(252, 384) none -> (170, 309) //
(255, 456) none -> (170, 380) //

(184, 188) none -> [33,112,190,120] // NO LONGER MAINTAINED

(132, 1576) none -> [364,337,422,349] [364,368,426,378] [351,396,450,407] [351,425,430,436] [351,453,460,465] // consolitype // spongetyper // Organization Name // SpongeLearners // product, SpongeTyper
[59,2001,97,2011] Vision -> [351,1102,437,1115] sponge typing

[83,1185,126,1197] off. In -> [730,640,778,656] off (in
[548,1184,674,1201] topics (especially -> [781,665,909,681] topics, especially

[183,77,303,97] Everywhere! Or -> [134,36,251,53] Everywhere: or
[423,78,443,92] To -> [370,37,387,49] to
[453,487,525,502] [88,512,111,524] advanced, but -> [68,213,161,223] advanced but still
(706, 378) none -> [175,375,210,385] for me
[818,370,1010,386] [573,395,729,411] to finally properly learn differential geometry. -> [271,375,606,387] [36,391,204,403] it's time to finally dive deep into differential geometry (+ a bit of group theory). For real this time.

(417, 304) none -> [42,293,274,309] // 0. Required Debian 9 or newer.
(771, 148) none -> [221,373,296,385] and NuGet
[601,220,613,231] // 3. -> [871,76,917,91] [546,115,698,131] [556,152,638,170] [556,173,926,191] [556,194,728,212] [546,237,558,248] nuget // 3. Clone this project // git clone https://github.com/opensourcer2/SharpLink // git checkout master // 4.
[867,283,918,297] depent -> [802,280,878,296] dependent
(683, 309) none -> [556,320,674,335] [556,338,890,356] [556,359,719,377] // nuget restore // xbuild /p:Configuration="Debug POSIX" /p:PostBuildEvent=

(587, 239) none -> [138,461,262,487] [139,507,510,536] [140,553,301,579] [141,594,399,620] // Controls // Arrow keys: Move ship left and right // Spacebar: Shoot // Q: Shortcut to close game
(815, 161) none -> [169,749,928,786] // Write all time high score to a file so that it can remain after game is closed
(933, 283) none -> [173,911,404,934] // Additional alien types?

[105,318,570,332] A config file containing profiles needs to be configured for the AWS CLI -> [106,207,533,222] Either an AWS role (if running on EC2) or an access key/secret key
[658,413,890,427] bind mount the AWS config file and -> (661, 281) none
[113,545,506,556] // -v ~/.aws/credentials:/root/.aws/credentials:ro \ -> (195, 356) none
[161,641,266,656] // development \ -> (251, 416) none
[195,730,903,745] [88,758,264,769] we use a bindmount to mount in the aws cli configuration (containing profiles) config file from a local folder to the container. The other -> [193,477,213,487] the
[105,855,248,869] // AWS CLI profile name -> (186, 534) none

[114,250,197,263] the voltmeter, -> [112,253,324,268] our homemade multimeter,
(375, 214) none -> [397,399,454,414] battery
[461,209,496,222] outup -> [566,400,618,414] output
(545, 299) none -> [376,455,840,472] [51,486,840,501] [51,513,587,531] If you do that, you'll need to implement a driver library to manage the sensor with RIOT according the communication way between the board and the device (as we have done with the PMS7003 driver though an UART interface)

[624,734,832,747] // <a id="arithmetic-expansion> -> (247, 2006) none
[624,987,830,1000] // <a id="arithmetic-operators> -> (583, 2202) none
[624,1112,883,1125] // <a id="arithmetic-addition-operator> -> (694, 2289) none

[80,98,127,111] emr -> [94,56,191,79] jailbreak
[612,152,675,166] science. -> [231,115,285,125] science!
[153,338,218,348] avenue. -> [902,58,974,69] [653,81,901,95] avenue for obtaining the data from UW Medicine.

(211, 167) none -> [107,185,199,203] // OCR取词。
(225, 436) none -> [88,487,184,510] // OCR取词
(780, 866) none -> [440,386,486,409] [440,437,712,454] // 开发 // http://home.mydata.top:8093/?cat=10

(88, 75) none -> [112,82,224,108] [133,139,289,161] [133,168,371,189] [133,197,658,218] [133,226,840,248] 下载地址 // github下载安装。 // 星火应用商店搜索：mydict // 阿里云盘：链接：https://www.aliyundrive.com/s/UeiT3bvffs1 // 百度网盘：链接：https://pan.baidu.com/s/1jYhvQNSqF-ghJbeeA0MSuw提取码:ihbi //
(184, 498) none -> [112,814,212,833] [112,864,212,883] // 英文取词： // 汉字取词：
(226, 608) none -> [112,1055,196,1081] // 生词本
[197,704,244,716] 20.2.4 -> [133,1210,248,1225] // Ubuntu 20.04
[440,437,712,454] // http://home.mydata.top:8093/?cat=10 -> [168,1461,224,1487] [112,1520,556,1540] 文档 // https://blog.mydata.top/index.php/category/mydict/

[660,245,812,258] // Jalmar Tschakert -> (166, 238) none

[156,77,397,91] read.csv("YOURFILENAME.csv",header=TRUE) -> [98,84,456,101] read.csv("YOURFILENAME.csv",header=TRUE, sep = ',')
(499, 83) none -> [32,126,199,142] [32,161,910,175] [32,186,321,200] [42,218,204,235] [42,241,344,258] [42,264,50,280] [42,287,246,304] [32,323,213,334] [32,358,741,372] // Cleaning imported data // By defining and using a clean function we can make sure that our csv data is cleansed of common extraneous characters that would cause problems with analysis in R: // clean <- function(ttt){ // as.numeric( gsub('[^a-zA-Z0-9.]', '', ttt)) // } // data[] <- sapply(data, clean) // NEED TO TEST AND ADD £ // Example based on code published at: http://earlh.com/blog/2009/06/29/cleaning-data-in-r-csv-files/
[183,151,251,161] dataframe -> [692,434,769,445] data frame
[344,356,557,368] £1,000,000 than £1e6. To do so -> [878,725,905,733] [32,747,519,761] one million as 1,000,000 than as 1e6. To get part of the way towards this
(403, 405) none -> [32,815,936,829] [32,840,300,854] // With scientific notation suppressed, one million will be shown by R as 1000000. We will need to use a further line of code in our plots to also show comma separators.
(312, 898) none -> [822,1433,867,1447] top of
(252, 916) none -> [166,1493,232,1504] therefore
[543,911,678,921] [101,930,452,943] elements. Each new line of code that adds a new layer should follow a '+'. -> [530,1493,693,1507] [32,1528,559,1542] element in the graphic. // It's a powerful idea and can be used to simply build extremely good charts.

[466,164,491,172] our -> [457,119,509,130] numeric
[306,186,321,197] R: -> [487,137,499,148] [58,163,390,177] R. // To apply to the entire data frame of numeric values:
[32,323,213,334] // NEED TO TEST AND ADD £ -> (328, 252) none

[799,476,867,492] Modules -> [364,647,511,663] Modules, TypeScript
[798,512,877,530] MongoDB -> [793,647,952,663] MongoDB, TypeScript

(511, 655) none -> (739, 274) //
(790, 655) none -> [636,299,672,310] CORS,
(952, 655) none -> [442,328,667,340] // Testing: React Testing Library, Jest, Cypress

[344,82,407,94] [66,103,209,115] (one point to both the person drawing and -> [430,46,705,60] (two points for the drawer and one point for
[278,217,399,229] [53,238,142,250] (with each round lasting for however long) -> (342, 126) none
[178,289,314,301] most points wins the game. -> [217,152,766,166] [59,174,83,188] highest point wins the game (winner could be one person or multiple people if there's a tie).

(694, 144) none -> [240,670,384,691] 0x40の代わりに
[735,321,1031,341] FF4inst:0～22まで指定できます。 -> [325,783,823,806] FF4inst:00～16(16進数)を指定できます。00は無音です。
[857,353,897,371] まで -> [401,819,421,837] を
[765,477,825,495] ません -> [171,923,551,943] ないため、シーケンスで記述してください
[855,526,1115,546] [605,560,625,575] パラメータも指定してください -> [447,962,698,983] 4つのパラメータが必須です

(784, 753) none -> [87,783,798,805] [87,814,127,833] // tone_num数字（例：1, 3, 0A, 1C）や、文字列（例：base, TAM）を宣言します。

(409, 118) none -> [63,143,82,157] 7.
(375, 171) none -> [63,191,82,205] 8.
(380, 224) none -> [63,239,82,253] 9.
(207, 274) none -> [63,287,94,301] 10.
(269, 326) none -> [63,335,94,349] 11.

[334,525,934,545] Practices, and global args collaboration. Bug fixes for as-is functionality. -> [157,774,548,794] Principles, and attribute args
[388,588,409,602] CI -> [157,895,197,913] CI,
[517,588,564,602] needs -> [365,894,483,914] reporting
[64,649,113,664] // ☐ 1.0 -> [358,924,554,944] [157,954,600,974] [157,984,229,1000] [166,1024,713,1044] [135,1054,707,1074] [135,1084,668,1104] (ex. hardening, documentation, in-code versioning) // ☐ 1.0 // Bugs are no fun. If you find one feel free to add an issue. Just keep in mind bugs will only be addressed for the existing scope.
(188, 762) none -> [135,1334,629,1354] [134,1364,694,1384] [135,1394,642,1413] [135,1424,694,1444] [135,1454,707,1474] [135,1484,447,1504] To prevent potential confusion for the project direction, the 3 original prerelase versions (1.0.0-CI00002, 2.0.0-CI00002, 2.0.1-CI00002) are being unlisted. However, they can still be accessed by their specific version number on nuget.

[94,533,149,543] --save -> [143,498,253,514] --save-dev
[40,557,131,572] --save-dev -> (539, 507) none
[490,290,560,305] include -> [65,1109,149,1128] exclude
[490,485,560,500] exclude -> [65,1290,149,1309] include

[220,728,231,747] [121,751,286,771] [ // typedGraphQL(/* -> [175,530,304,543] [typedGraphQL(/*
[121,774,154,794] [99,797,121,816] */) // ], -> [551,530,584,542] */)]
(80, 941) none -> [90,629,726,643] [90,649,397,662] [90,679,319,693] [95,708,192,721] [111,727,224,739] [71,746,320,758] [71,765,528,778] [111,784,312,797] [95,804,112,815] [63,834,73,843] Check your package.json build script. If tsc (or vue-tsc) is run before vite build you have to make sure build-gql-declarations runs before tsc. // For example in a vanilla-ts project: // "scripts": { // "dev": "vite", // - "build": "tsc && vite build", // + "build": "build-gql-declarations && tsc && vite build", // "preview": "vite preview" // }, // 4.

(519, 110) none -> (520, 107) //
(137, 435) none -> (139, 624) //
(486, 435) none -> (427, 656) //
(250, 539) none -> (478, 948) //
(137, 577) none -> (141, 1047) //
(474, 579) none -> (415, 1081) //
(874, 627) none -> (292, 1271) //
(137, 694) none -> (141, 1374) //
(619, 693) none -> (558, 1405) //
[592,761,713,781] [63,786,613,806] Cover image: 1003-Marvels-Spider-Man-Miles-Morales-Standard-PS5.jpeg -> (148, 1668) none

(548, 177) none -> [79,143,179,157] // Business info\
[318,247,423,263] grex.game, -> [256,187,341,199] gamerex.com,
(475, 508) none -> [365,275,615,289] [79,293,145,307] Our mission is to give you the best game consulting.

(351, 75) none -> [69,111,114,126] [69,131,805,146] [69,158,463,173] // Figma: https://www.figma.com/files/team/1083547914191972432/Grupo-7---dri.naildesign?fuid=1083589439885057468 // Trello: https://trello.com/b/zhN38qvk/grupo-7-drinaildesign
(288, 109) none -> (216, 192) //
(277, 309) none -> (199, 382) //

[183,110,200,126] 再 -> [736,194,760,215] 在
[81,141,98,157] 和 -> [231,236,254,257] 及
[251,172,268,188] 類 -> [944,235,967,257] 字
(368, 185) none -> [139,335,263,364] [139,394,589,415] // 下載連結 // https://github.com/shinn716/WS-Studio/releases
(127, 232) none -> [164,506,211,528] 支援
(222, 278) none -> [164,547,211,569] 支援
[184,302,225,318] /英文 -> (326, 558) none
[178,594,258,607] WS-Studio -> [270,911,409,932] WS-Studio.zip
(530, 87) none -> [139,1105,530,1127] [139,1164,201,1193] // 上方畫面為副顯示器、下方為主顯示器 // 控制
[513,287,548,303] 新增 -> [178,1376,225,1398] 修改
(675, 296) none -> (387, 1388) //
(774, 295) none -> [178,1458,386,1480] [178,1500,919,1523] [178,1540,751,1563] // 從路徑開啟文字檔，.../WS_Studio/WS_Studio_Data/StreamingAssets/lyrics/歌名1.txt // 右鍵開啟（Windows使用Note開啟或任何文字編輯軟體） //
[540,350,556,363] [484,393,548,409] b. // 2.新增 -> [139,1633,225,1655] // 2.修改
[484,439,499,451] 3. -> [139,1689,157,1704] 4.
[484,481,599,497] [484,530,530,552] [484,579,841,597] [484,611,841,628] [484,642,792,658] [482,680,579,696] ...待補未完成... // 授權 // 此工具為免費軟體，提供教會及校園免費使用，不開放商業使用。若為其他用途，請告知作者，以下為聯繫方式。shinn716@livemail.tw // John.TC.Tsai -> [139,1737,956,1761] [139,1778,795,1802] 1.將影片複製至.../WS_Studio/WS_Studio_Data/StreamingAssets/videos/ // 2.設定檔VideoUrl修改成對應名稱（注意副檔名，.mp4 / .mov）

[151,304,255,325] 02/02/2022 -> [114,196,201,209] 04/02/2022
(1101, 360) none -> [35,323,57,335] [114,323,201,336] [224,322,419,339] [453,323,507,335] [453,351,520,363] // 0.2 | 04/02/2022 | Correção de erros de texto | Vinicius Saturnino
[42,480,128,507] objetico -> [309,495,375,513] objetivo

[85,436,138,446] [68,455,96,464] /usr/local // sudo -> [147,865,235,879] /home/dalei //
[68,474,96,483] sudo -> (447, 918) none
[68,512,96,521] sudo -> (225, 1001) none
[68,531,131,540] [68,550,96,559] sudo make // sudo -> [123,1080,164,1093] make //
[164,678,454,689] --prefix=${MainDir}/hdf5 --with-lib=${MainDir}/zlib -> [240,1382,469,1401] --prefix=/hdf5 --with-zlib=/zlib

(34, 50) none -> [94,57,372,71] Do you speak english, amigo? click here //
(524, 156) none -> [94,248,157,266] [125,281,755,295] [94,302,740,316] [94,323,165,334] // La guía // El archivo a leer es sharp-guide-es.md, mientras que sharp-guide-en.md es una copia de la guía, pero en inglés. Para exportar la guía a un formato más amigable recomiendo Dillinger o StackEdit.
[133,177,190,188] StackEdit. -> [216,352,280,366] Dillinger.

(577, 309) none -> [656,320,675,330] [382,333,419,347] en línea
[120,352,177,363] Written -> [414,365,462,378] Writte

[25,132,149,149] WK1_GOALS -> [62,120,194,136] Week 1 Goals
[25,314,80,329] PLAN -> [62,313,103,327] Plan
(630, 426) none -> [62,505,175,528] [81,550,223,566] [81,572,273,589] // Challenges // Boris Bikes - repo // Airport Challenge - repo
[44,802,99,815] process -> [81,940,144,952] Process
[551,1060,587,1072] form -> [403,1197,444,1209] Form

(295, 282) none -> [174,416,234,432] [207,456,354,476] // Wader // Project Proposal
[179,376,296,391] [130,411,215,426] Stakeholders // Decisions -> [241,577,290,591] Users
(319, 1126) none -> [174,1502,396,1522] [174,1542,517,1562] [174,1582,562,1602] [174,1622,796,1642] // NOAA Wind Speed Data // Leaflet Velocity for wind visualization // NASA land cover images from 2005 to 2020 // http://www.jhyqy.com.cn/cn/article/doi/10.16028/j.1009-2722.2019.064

..........

*What you will do*: In your answer, include only the lines above starting at the line that holds "(225, 436) none -> [88,487,184,510] // OCR取词" and ending at the line that holds "[660,245,812,258] // Jalmar", copied exactly.

*Answer section*:
(225, 436) none -> [88,487,184,510] // OCR取词
(780, 866) none -> [440,386,486,409] [440,437,712,454] // 开发 // http://home.mydata.top:8093/?cat=10

(88, 75) none -> [112,82,224,108] [133,139,289,161] [133,168,371,189] [133,197,658,218] [133,226,840,248] 下载地址 // github下载安装。 // 星火应用商店搜索：mydict // 阿里云盘：链接：https://www.aliyundrive.com/s/UeiT3bvffs1 // 百度网盘：链接：https://pan.baidu.com/s/1jYhvQNSqF-ghJbeeA0MSuw提取码:ihbi //
(184, 498) none -> [112,814,212,833] [112,864,212,883] // 英文取词： // 汉字取词：
(226, 608) none -> [112,1055,196,1081] // 生词本
[197,704,244,716] 20.2.4 -> [133,1210,248,1225] // Ubuntu 20.04
[440,437,712,454] // http://home.mydata.top:8093/?cat=10 -> [168,1461,224,1487] [112,1520,556,1540] 文档 // https://blog.mydata.top/index.php/category/mydict/

[660,245,812,258] // Jalmar Tschakert -> (166, 238) none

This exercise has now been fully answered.